*YOUR GOAL*: In the listing that follows, copy out each line that includes the word "Tribunj".
● ● ● ●
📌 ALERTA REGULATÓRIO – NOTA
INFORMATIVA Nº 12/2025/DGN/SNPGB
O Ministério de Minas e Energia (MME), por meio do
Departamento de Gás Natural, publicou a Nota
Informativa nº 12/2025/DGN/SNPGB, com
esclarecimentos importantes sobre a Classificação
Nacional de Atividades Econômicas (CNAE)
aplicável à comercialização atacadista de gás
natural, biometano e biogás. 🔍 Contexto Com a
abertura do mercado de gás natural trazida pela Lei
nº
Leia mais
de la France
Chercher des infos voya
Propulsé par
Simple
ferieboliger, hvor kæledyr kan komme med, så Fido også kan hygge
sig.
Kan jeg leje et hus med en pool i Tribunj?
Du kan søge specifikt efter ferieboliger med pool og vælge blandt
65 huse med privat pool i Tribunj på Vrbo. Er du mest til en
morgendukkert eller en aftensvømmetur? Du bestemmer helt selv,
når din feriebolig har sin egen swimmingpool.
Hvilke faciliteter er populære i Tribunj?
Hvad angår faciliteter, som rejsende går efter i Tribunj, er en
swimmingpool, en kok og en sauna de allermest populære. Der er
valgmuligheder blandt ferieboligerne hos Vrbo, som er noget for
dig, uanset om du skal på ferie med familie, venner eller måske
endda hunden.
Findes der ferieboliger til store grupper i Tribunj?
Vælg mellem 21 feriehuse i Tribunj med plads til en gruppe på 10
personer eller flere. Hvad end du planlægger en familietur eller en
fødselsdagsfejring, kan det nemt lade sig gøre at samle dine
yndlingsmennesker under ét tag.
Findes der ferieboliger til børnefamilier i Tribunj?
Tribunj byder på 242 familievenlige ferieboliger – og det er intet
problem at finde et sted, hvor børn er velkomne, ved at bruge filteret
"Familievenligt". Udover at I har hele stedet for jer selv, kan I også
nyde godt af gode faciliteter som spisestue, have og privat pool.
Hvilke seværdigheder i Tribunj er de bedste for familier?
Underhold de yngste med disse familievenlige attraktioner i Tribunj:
● ● ● ●
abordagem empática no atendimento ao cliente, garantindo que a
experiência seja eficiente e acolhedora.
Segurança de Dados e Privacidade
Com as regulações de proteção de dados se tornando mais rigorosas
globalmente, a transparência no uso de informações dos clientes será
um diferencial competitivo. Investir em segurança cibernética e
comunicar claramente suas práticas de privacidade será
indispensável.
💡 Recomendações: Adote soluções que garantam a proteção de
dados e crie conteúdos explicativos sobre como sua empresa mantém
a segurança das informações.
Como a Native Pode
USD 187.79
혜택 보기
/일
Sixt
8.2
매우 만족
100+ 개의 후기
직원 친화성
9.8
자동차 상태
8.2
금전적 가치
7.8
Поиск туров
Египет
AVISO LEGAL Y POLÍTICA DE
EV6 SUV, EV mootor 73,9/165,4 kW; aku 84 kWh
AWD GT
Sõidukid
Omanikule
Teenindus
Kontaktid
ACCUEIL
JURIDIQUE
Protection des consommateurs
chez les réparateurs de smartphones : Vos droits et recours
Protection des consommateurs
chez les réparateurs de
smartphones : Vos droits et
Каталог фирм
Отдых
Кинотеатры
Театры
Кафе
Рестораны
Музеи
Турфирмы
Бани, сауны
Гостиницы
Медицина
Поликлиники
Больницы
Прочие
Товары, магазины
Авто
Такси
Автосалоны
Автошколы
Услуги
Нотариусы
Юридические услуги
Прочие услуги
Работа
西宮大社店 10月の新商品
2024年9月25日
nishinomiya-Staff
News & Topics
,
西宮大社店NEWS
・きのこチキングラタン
● ● ● ●
*RESULT FOR THIS EXERCISE*:
Kan jeg leje et hus med en pool i Tribunj?
65 huse med privat pool i Tribunj på Vrbo. Er du mest til en
Hvilke faciliteter er populære i Tribunj?
Hvad angår faciliteter, som rejsende går efter i Tribunj, er en
Findes der ferieboliger til store grupper i Tribunj?
Vælg mellem 21 feriehuse i Tribunj med plads til en gruppe på 10
Findes der ferieboliger til børnefamilier i Tribunj?
Tribunj byder på 242 familievenlige ferieboliger – og det er intet
Hvilke seværdigheder i Tribunj er de bedste for familier?
Underhold de yngste med disse familievenlige attraktioner i Tribunj:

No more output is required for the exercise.